Following consultations with the Department of Social Protection, I am informed that this person may be eligible for the Covid-19 Pandemic Unemployment Payment (PUP) subject to satisfying the relevant criteria. Criteria for the Covid-PUP in the circumstances of this case are that he/she must be aged between 18 and 66 years old, currently living in the Republic of Ireland, was in insurable (i.e. paid PRSI) employment or insurable self-employment and if in insurable self-employment his/her trading income has ceased or reduced to €960 over a rolling 8 week period due to the public health crisis caused by COVID-19. If these criteria are met, he/she should apply for PUP on www.mywelfare.ie.

Finally, I would draw attention to the comprehensive package of other business and employer supports that have been made available since the July Stimulus Plan and Budget 2021 which may be relevant to this business - the Credit Guarantee Scheme, the SBCI Working Capital Scheme, Sustaining Enterprise Fund, and the Covid-19 Business Loans Scheme. Comprehensive information regarding the range of supports available to help businesses impacted by the Covid-19 pandemic is available at https://enterprise.gov.ie/en/What-We-Do/Supports-for-SMEs/COVID-19-supports/.

The Government remains fully committed to supporting businesses and employers insofar as is possible at this time.

Sovereign Debt

Questions (479)

Gerald Nash

Question:

479. Deputy Ged Nash asked the Minister for Finance his views on the recent Parliamentary Budget Office analytical model for public debt sustainability analysis (details supplied); and if he will make a statement on the matter. [18524/21]

View answer

Written answers

I welcome the analysis conducted by the Parliamentary Budget Office (PBO) on public debt sustainability. This work provides a strong commentary on the impact of the Covid-19 pandemic on debt levels and the potential implications for the medium and long-term sustainability of the public finances in Ireland.

The analysis reinforces aspects of my own Department’s Annual Report on Public Debt in Ireland 2020, which was published in January. A key take-away from this report was that the public finances are well placed to absorb the large increase in public debt created by the Covid-19 crisis. The stock of public debt in Ireland is high but remains sustainable and is predicted to remain manageable. Indeed, forecasts from the 2021 Stability Programme Update, published last week, suggest the debt-income ratio will begin to reduce from next year.

From a broader perspective, it is important to recognise that there is no one factor that determines the sustainability of public finances but that this is down to a number of elements. Firstly, while public debt has increased, the prudent management of the public finances in the pre-pandemic period means that this rise in public indebtedness can be absorbed, and economic growth in the coming years is expected to help reduce the debt-income ratio.

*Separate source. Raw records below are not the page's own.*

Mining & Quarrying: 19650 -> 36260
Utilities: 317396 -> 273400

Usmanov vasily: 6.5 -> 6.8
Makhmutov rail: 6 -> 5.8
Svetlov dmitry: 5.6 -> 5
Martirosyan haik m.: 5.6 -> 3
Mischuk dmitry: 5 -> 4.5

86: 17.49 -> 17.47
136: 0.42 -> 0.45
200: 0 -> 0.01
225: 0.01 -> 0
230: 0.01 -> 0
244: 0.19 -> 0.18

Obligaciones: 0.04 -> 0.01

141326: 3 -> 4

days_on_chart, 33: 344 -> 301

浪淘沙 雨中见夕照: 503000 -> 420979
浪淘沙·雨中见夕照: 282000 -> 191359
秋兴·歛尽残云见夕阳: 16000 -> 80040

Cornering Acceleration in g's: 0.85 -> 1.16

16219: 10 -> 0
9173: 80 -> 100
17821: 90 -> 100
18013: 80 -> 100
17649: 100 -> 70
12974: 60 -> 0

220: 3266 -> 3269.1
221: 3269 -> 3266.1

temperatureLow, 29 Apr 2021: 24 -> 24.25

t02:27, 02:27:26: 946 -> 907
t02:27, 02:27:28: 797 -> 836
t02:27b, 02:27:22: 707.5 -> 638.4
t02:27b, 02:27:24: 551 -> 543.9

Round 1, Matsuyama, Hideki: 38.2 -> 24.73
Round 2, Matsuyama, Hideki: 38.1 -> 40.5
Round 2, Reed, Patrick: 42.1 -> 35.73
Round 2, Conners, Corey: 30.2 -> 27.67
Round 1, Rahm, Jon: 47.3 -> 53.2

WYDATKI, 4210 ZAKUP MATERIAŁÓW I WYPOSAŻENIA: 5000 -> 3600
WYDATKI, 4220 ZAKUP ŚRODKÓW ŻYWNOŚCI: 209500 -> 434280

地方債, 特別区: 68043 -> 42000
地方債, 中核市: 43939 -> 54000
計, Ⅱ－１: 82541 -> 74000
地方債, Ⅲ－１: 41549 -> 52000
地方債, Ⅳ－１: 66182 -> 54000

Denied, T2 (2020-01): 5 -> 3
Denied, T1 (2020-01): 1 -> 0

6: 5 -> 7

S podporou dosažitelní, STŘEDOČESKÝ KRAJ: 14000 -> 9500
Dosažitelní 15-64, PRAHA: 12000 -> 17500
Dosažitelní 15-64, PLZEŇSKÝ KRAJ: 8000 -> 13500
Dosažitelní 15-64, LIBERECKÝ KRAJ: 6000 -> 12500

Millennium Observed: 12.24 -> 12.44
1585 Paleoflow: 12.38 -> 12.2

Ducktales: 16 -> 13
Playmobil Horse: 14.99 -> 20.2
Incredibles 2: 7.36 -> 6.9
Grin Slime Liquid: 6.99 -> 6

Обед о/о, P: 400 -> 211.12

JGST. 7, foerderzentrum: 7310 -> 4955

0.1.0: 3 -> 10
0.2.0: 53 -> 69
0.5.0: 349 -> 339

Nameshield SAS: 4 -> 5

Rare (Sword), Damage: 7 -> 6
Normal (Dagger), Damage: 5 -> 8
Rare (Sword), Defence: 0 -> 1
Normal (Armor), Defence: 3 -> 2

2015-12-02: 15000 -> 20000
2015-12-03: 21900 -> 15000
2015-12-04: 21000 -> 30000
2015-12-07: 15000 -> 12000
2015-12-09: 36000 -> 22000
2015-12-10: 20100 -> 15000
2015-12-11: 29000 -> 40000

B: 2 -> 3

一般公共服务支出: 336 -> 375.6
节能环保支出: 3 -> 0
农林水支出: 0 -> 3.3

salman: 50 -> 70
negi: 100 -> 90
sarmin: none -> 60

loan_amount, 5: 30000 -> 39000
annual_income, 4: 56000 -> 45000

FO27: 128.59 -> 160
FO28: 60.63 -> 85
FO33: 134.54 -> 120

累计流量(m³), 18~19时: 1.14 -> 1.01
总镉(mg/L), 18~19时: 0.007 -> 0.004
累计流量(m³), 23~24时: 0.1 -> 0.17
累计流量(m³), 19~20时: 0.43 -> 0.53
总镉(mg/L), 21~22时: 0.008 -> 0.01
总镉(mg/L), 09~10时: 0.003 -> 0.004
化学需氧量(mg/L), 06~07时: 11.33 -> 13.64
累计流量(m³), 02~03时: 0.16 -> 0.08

In addition, as the Deputy will be aware, borrowing costs have remained exceptionally low: additional debt has been financed at rates close to zero. In other words, favourable financing conditions mean that the sustainability of the public finances has not been undermined by the pandemic.

There are also several structural features of Irish public debt that remain favourable. In particular, Irish debt has a relatively long maturity profile. As outlined in the analysis from the PBO, given that the bulk of Irish debt is at fixed rates, the probability of an interest rate shock having a near-term impact on debt sustainability is low.

Nevertheless, it will be important to slow, and eventually halt, the pace at which debt is accumulated. Reducing the fiscal deficit in a gradual, orderly manner that takes into account the need to continue providing some counter-cyclical support to the economy, will slow the pace of debt accumulation. Once the health crisis abates and restrictions on mobility and economic activity are lifted, we will see a measured phasing out of the temporary supports put in place to lessen the impact of the pandemic.

As economic recovery gains momentum, a cyclical improvement in the public finances should then support elimination of the deficit over time. On this basis, the baseline scenario is that the fiscal accounts can be returned to broad balance by the mid-part of this decade.